BEGIN SUPPLIED MATERIAL

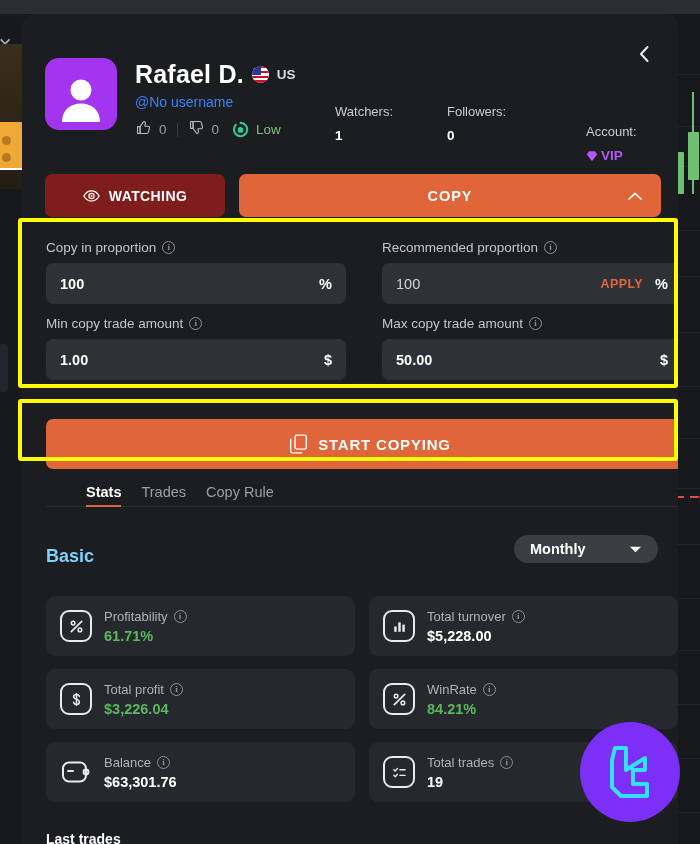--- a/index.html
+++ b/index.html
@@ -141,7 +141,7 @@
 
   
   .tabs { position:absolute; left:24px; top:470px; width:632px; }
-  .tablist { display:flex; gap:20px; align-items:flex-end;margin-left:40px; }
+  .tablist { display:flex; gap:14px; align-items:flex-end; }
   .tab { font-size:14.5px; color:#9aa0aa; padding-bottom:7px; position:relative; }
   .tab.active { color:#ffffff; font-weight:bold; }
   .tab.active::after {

END SUPPLIED MATERIAL

- WHAT IS NEEDED -
Take the entries above and copy out all lines with the string "flex".

- SOLUTION TO THE PROBLEM -
-  .tablist { display:flex; gap:20px; align-items:flex-end;margin-left:40px; }
+  .tablist { display:flex; gap:14px; align-items:flex-end; }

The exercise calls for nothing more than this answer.